GIVEN ENTRIES:
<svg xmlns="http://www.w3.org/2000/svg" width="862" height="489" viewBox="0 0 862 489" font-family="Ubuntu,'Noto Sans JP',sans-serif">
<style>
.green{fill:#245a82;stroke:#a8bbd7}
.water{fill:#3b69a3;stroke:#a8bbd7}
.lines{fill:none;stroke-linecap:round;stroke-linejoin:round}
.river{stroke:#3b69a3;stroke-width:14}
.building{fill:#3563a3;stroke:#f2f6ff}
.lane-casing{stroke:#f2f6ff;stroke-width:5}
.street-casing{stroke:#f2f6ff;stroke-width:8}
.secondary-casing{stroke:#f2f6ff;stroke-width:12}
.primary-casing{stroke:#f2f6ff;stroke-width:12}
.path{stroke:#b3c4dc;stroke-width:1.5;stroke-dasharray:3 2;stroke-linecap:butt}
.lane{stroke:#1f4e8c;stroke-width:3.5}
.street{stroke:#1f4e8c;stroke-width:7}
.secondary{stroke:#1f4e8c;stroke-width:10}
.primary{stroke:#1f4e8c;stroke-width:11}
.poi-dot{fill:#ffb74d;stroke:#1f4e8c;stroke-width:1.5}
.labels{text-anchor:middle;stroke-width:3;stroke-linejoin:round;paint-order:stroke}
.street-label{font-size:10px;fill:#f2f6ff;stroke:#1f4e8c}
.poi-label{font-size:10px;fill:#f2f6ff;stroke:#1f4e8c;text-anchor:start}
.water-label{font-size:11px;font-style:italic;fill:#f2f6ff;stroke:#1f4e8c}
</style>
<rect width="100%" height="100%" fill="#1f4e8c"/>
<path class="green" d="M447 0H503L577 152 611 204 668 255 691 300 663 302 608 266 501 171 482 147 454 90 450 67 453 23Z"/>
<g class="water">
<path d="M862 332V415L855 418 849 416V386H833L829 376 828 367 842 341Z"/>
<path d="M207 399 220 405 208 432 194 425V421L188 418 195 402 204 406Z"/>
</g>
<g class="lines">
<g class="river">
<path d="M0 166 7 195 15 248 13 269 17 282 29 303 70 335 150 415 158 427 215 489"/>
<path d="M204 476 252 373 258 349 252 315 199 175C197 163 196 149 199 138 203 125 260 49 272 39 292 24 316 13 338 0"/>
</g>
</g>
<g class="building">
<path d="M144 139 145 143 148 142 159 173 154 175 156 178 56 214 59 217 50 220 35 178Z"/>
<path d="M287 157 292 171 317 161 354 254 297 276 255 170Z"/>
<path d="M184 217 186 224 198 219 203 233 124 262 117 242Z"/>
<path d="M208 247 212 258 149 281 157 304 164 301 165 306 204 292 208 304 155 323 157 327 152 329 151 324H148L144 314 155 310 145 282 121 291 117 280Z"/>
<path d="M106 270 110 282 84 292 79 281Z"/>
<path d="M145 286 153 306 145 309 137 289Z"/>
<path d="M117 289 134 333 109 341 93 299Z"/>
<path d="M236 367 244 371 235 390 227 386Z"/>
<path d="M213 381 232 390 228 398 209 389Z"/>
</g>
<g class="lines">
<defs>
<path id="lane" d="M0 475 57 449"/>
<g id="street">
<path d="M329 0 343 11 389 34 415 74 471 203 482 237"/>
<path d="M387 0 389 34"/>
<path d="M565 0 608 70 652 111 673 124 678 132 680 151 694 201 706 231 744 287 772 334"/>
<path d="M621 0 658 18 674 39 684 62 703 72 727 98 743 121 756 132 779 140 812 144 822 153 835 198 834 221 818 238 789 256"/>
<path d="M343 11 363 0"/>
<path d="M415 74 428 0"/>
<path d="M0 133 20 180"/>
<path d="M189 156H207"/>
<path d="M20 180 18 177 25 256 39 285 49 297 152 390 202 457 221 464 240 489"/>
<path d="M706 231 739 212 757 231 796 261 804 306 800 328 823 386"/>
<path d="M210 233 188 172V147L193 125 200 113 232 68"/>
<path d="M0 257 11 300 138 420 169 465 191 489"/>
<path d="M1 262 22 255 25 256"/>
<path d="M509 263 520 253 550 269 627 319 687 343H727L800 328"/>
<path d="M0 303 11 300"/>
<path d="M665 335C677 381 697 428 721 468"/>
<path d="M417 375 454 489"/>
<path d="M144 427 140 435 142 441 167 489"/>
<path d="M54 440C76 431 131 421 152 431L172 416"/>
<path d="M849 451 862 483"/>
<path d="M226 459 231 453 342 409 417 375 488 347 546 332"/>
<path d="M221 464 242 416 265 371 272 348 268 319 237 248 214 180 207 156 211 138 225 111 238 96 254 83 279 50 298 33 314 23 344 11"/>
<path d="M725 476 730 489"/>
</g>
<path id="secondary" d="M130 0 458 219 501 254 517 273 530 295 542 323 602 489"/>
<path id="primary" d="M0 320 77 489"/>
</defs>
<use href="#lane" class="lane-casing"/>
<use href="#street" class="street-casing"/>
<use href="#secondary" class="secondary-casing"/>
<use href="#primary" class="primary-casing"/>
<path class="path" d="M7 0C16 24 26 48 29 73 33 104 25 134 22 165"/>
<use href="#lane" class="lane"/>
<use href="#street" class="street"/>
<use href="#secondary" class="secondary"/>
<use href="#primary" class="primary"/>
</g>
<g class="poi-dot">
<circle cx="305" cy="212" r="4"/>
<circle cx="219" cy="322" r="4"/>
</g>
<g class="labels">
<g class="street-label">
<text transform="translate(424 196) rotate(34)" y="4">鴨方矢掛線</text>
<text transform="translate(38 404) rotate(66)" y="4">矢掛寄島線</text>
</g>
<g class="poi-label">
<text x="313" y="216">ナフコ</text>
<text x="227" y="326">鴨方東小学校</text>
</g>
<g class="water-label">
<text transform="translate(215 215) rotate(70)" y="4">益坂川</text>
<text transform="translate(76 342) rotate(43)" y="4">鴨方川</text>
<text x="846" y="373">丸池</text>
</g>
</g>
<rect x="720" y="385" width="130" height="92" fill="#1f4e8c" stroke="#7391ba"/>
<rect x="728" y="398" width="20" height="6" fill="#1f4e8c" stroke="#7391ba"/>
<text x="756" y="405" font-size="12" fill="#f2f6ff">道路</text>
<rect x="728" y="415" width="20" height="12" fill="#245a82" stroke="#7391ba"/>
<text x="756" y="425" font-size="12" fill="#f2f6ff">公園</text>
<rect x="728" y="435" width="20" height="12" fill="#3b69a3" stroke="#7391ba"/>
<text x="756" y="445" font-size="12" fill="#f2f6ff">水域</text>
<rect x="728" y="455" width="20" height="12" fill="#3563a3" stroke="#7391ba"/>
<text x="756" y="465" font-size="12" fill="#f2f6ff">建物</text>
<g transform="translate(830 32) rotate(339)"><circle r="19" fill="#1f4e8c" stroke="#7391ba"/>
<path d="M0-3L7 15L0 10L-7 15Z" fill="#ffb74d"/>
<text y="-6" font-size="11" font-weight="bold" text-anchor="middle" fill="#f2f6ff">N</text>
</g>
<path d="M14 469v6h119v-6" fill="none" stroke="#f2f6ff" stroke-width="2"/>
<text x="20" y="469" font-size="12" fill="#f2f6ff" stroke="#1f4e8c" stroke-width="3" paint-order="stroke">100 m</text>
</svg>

AIM OF THE EXERCISE: Give the records above again, word for word.

THE COMPLETED TASK:
<svg xmlns="http://www.w3.org/2000/svg" width="862" height="489" viewBox="0 0 862 489" font-family="Ubuntu,'Noto Sans JP',sans-serif">
<style>
.green{fill:#245a82;stroke:#a8bbd7}
.water{fill:#3b69a3;stroke:#a8bbd7}
.lines{fill:none;stroke-linecap:round;stroke-linejoin:round}
.river{stroke:#3b69a3;stroke-width:14}
.building{fill:#3563a3;stroke:#f2f6ff}
.lane-casing{stroke:#f2f6ff;stroke-width:5}
.street-casing{stroke:#f2f6ff;stroke-width:8}
.secondary-casing{stroke:#f2f6ff;stroke-width:12}
.primary-casing{stroke:#f2f6ff;stroke-width:12}
.path{stroke:#b3c4dc;stroke-width:1.5;stroke-dasharray:3 2;stroke-linecap:butt}
.lane{stroke:#1f4e8c;stroke-width:3.5}
.street{stroke:#1f4e8c;stroke-width:7}
.secondary{stroke:#1f4e8c;stroke-width:10}
.primary{stroke:#1f4e8c;stroke-width:11}
.poi-dot{fill:#ffb74d;stroke:#1f4e8c;stroke-width:1.5}
.labels{text-anchor:middle;stroke-width:3;stroke-linejoin:round;paint-order:stroke}
.street-label{font-size:10px;fill:#f2f6ff;stroke:#1f4e8c}
.poi-label{font-size:10px;fill:#f2f6ff;stroke:#1f4e8c;text-anchor:start}
.water-label{font-size:11px;font-style:italic;fill:#f2f6ff;stroke:#1f4e8c}
</style>
<rect width="100%" height="100%" fill="#1f4e8c"/>
<path class="green" d="M447 0H503L577 152 611 204 668 255 691 300 663 302 608 266 501 171 482 147 454 90 450 67 453 23Z"/>
<g class="water">
<path d="M862 332V415L855 418 849 416V386H833L829 376 828 367 842 341Z"/>
<path d="M207 399 220 405 208 432 194 425V421L188 418 195 402 204 406Z"/>
</g>
<g class="lines">
<g class="river">
<path d="M0 166 7 195 15 248 13 269 17 282 29 303 70 335 150 415 158 427 215 489"/>
<path d="M204 476 252 373 258 349 252 315 199 175C197 163 196 149 199 138 203 125 260 49 272 39 292 24 316 13 338 0"/>
</g>
</g>
<g class="building">
<path d="M144 139 145 143 148 142 159 173 154 175 156 178 56 214 59 217 50 220 35 178Z"/>
<path d="M287 157 292 171 317 161 354 254 297 276 255 170Z"/>
<path d="M184 217 186 224 198 219 203 233 124 262 117 242Z"/>
<path d="M208 247 212 258 149 281 157 304 164 301 165 306 204 292 208 304 155 323 157 327 152 329 151 324H148L144 314 155 310 145 282 121 291 117 280Z"/>
<path d="M106 270 110 282 84 292 79 281Z"/>
<path d="M145 286 153 306 145 309 137 289Z"/>
<path d="M117 289 134 333 109 341 93 299Z"/>
<path d="M236 367 244 371 235 390 227 386Z"/>
<path d="M213 381 232 390 228 398 209 389Z"/>
</g>
<g class="lines">
<defs>
<path id="lane" d="M0 475 57 449"/>
<g id="street">
<path d="M329 0 343 11 389 34 415 74 471 203 482 237"/>
<path d="M387 0 389 34"/>
<path d="M565 0 608 70 652 111 673 124 678 132 680 151 694 201 706 231 744 287 772 334"/>
<path d="M621 0 658 18 674 39 684 62 703 72 727 98 743 121 756 132 779 140 812 144 822 153 835 198 834 221 818 238 789 256"/>
<path d="M343 11 363 0"/>
<path d="M415 74 428 0"/>
<path d="M0 133 20 180"/>
<path d="M189 156H207"/>
<path d="M20 180 18 177 25 256 39 285 49 297 152 390 202 457 221 464 240 489"/>
<path d="M706 231 739 212 757 231 796 261 804 306 800 328 823 386"/>
<path d="M210 233 188 172V147L193 125 200 113 232 68"/>
<path d="M0 257 11 300 138 420 169 465 191 489"/>
<path d="M1 262 22 255 25 256"/>
<path d="M509 263 520 253 550 269 627 319 687 343H727L800 328"/>
<path d="M0 303 11 300"/>
<path d="M665 335C677 381 697 428 721 468"/>
<path d="M417 375 454 489"/>
<path d="M144 427 140 435 142 441 167 489"/>
<path d="M54 440C76 431 131 421 152 431L172 416"/>
<path d="M849 451 862 483"/>
<path d="M226 459 231 453 342 409 417 375 488 347 546 332"/>
<path d="M221 464 242 416 265 371 272 348 268 319 237 248 214 180 207 156 211 138 225 111 238 96 254 83 279 50 298 33 314 23 344 11"/>
<path d="M725 476 730 489"/>
</g>
<path id="secondary" d="M130 0 458 219 501 254 517 273 530 295 542 323 602 489"/>
<path id="primary" d="M0 320 77 489"/>
</defs>
<use href="#lane" class="lane-casing"/>
<use href="#street" class="street-casing"/>
<use href="#secondary" class="secondary-casing"/>
<use href="#primary" class="primary-casing"/>
<path class="path" d="M7 0C16 24 26 48 29 73 33 104 25 134 22 165"/>
<use href="#lane" class="lane"/>
<use href="#street" class="street"/>
<use href="#secondary" class="secondary"/>
<use href="#primary" class="primary"/>
</g>
<g class="poi-dot">
<circle cx="305" cy="212" r="4"/>
<circle cx="219" cy="322" r="4"/>
</g>
<g class="labels">
<g class="street-label">
<text transform="translate(424 196) rotate(34)" y="4">鴨方矢掛線</text>
<text transform="translate(38 404) rotate(66)" y="4">矢掛寄島線</text>
</g>
<g class="poi-label">
<text x="313" y="216">ナフコ</text>
<text x="227" y="326">鴨方東小学校</text>
</g>
<g class="water-label">
<text transform="translate(215 215) rotate(70)" y="4">益坂川</text>
<text transform="translate(76 342) rotate(43)" y="4">鴨方川</text>
<text x="846" y="373">丸池</text>
</g>
</g>
<rect x="720" y="385" width="130" height="92" fill="#1f4e8c" stroke="#7391ba"/>
<rect x="728" y="398" width="20" height="6" fill="#1f4e8c" stroke="#7391ba"/>
<text x="756" y="405" font-size="12" fill="#f2f6ff">道路</text>
<rect x="728" y="415" width="20" height="12" fill="#245a82" stroke="#7391ba"/>
<text x="756" y="425" font-size="12" fill="#f2f6ff">公園</text>
<rect x="728" y="435" width="20" height="12" fill="#3b69a3" stroke="#7391ba"/>
<text x="756" y="445" font-size="12" fill="#f2f6ff">水域</text>
<rect x="728" y="455" width="20" height="12" fill="#3563a3" stroke="#7391ba"/>
<text x="756" y="465" font-size="12" fill="#f2f6ff">建物</text>
<g transform="translate(830 32) rotate(339)"><circle r="19" fill="#1f4e8c" stroke="#7391ba"/>
<path d="M0-3L7 15L0 10L-7 15Z" fill="#ffb74d"/>
<text y="-6" font-size="11" font-weight="bold" text-anchor="middle" fill="#f2f6ff">N</text>
</g>
<path d="M14 469v6h119v-6" fill="none" stroke="#f2f6ff" stroke-width="2"/>
<text x="20" y="469" font-size="12" fill="#f2f6ff" stroke="#1f4e8c" stroke-width="3" paint-order="stroke">100 m</text>
</svg>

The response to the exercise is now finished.